_Document excerpt_:
────────
- Digital cover

Studio album by Aespa
- Released: May 27, 2024
- Genre: Pop
- Length: 31:02
- Language: Korean; English;
- Label: SM; Kakao; Virgin;
- Producer: Caesar & Loui; Mike Daley; Dem Jointz; Edvard Erfjord; Kenzie; Gil Lewis; MinGtion; Moonshine; No Identity; Stian Nyhammer Olsen; Mitchell Owens; PhD;

Aespa chronology
| Drama (2023) | Armageddon (2024) | Synk: Parallel Line (2024) |

Singles from Armageddon
- "Supernova" Released: May 13, 2024; "Armageddon" Released: May 27, 2024;

= Armageddon (Aespa album) =

Armageddon is the first studio album by South Korean girl group Aespa. It was released by SM Entertainment on May 27, 2024, and contains ten tracks including two singles, "Supernova" and "Armageddon".

==Background and release==
On April 22, 2024, SM Entertainment announced that Aespa would be releasing their first studio album titled Armageddon. It was also announced that the album would feature two singles: "Supernova" and "Armageddon", with the former releasing on May 13 and the latter, along with the album, on May 27. On May 2, the promotional schedule was revealed in a trailer titled "Launch Code". Eight days later, the track listing was revealed alongside a highlight medley teaser video. On May 12, the music video teaser for "Supernova" was released. "Supernova" was released along with its music video on May 13. The teaser videos for "Long Chat", "Licorice", and "Live My Life", were released from May 15 to 17. A CDP version of Armageddon that includes a CD player will be released on July 19.

==Composition==
Featuring ten tracks, Armageddon, is a pop effort that incorporates various genres of hip hop, dance and ballads. The first track, "Supernova", is a "glittering cosmic" dance and hyper-pop song characterized by "heavy kick and bass", "catchy top line", and "synth melody" with lyrics about "Aespa's expanded world view by comparing the beginning of an event that opens a door to another dimension to a supernova, expressing the beginning of a big explosion". The second track, "Armageddon", is a hip hop and dance song described as "old-school yet trendy track" with a "fluid R&B bridge" and lyrics containing the message that "I can only define myself". The "thumping" tune, "Set the Tone", is a hip-hop track with "exhilarating punches of synthesizers". The fourth song, "Mine", sees the group "reflecting on growing up with fear and feeling like the 'fake portrait' that was their reflection in a 'broken mirror' was 'going to swallow me up'", but ultimately "standing tall" despite their worries.
────────
_Given material_:
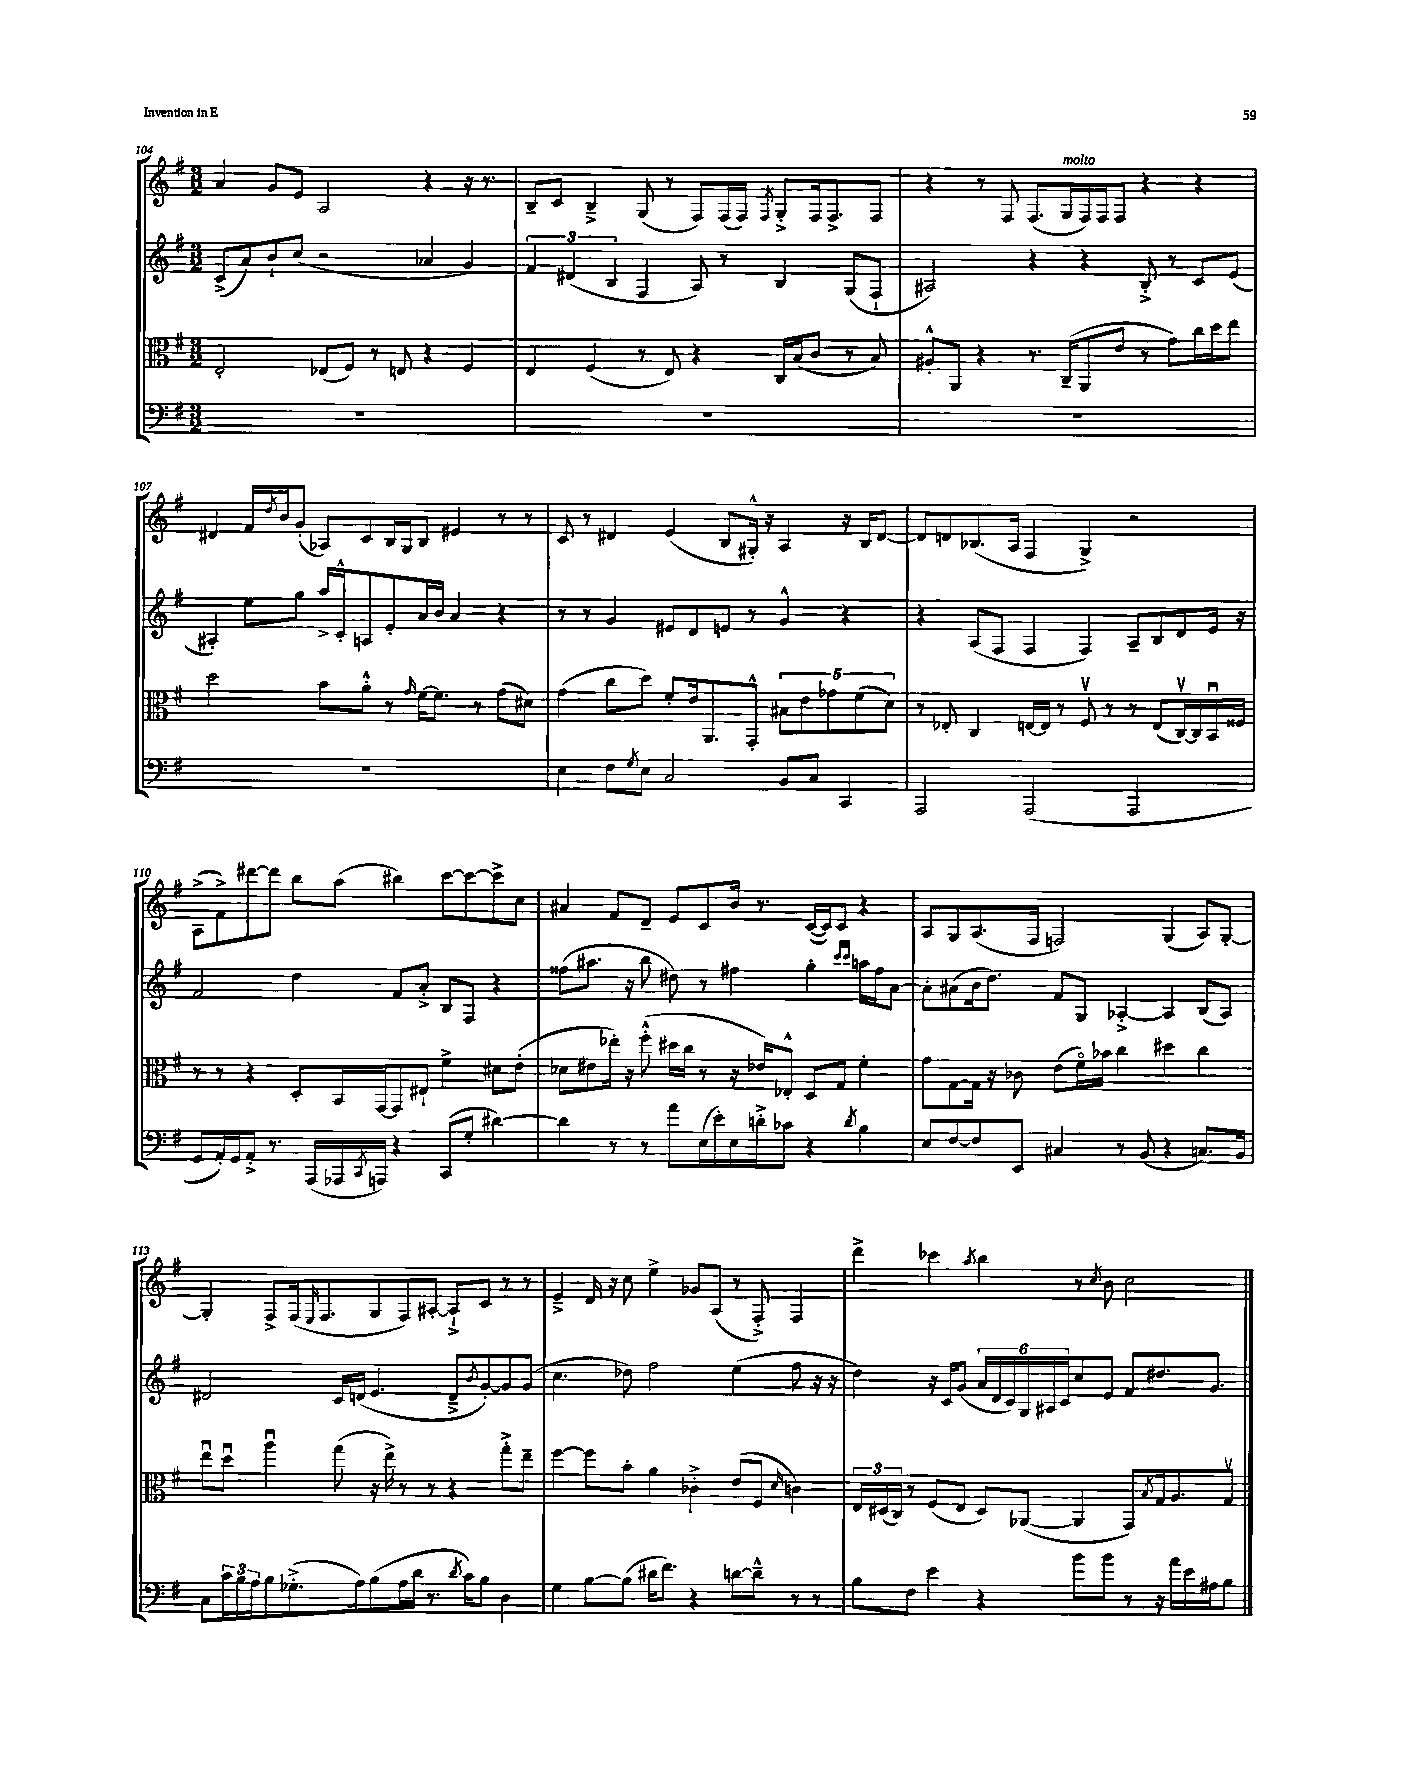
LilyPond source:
────────
_Aim of the exercise_: In the Armageddon album article, what was the promotional schedule revealed in, and on what date?

_Correct result_: It was revealed on May 2 in a trailer titled "Launch Code".